Amid the best news for Major League baseball in the past week was the new agreement between MLB and the Dominican Republic and Venezuela - where the Twins seem to get most of their prospects. The agreement is that those South American and Central American locations will agree to follow the MLB rules regarding performance enhancing drugs. 

It’s absurd that Earvin Santana and Jorge Polanco can go home for a few months in the winter and come back testing positive for drugs in their system that they insist they didn’t know were illegal. It cost Santana half of last season, and it cost Polanco half of this season, potentially threatening both of their promising careers.

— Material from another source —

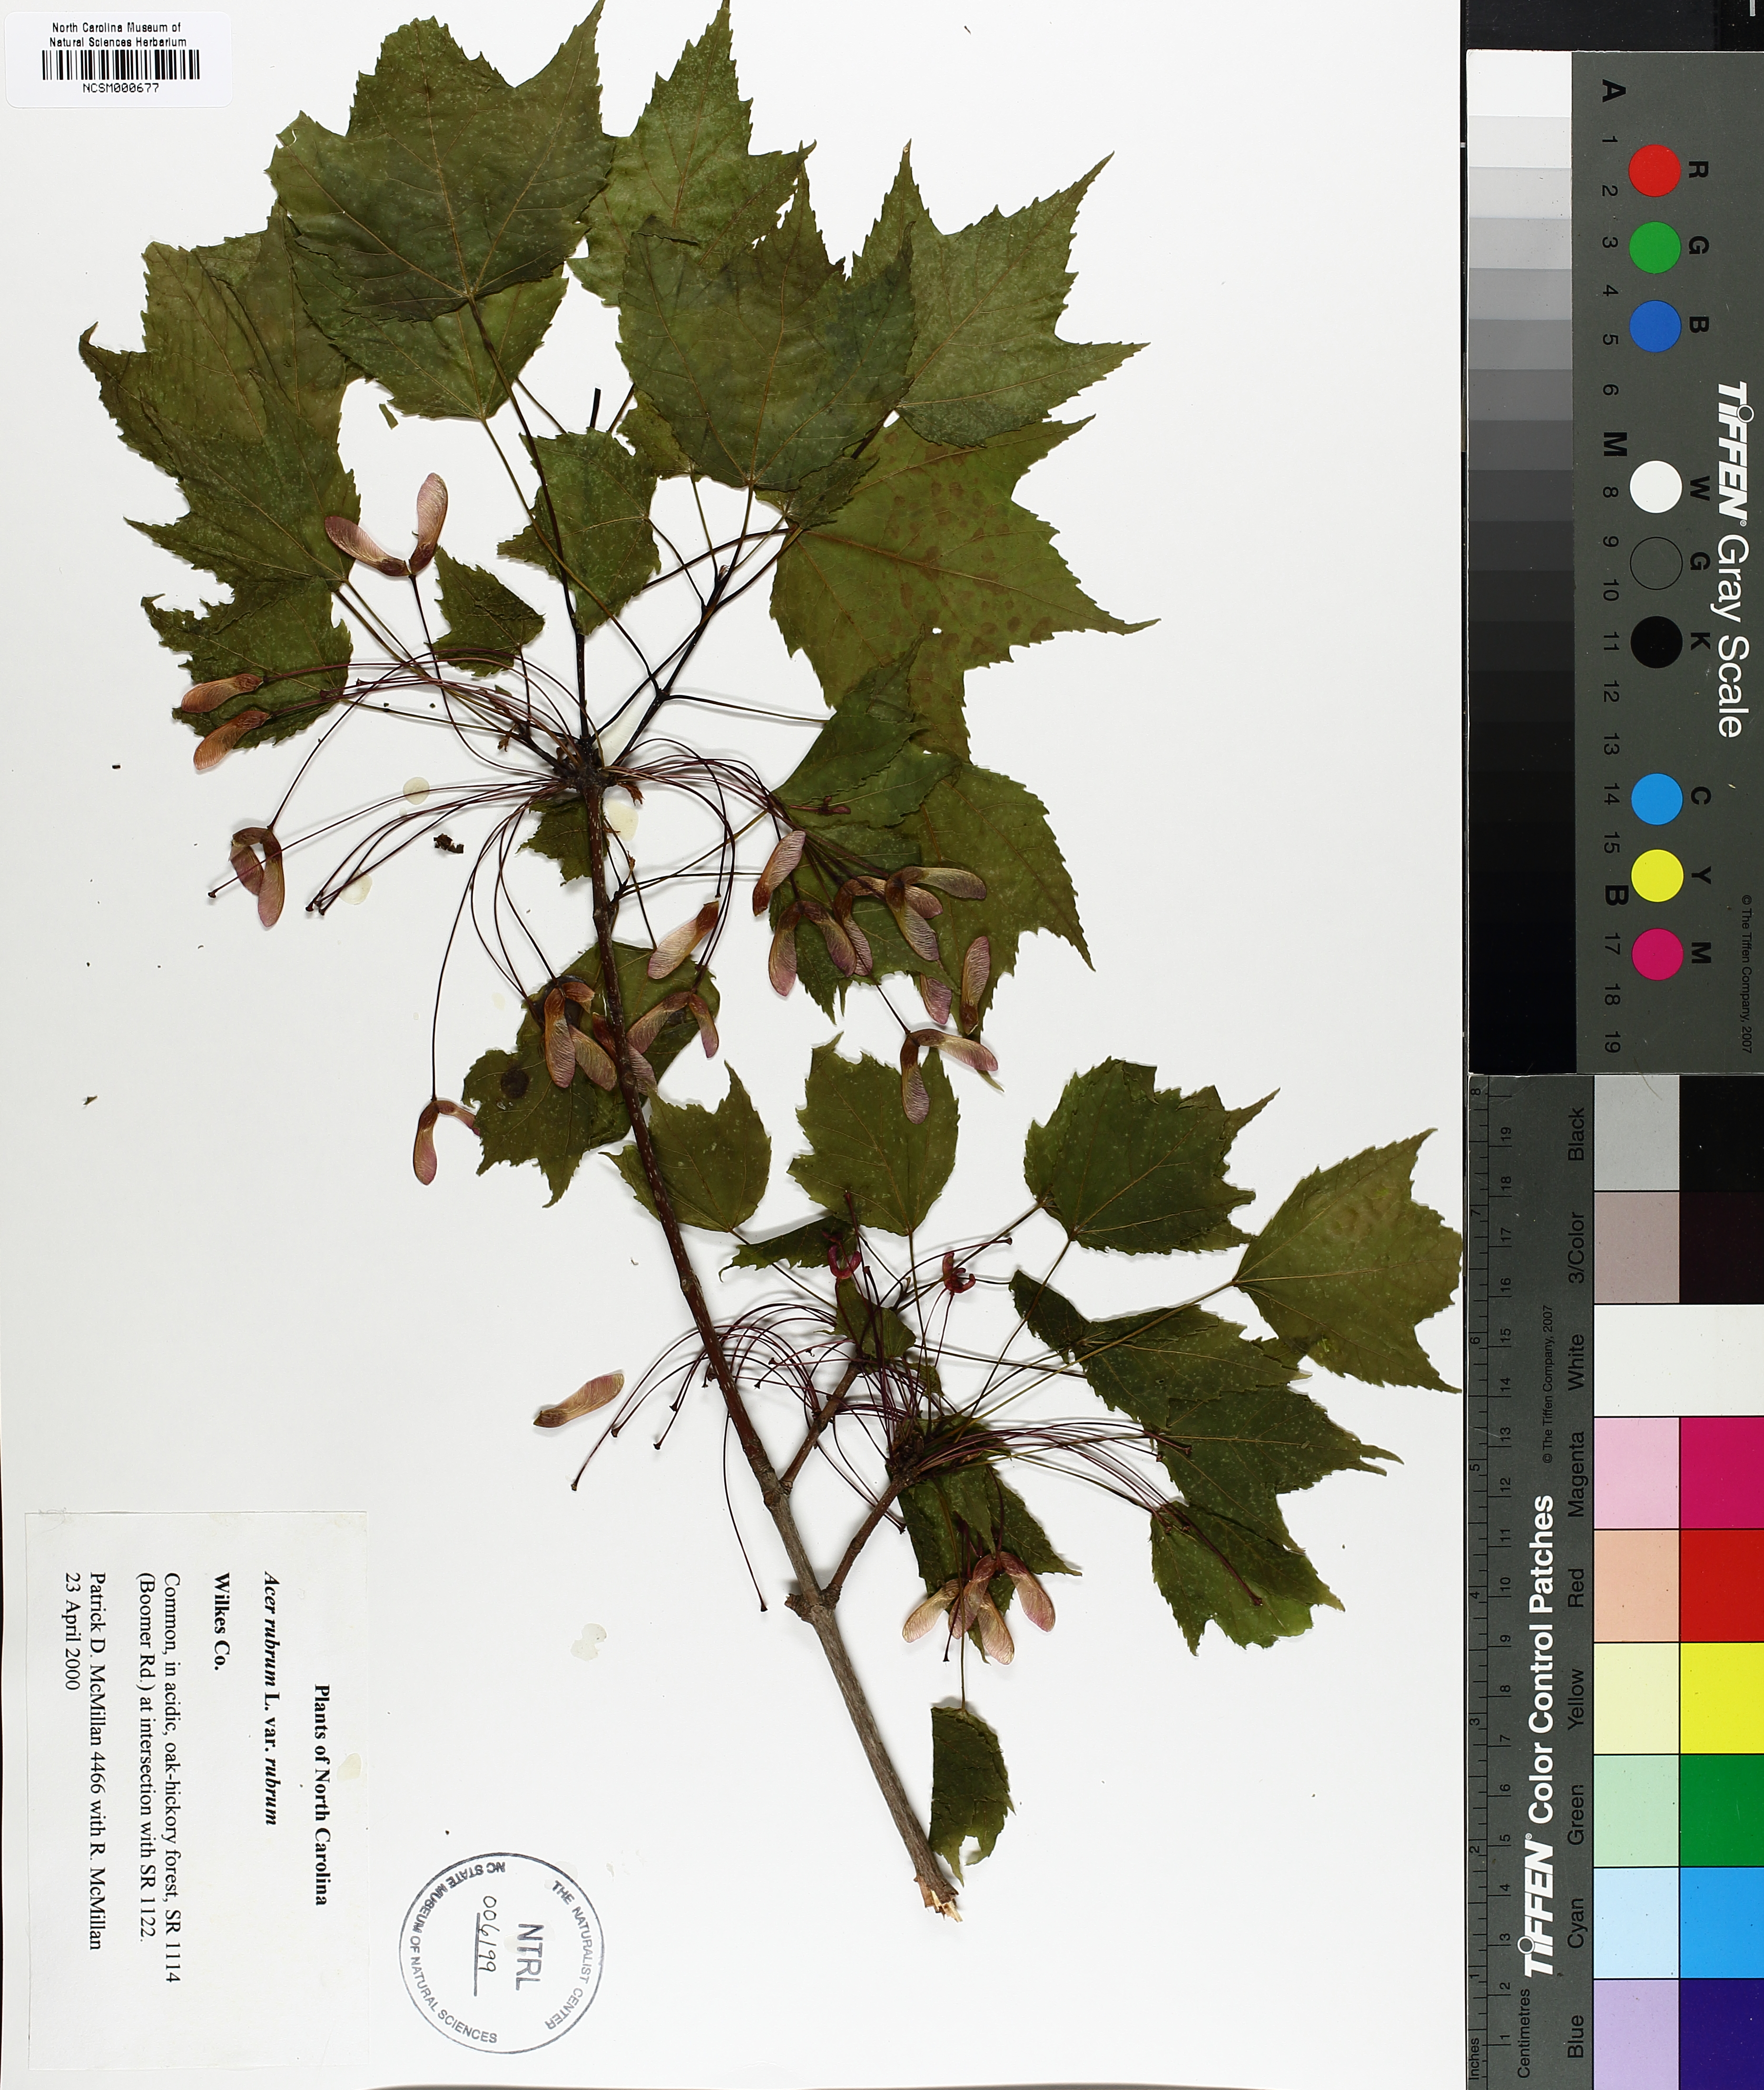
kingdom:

Sailboats can brighten your Wednesday dinners

We’ve found a very relaxing bit of therapy on Wednesday afternoons, and that is to head for either Va Bene, or the Boat Club for dinner, and get a table outside and await the sailboats.
The weekly sailboat races run around some sort of course in Lake Superior, just outside the piers, and if the sun is shining, they create a dreamy, soothing form of leaning into the wind and competing around pylons. They won’t go on forever, just as our wonderful Wednesdays won’t go on indefinitely, but while both are working, a bowl of the Boat Club’s clam chowder, with a couple of popovers, on the outside setting, or some pasta at Va Bene, can’t taste any better than on Wednesdays.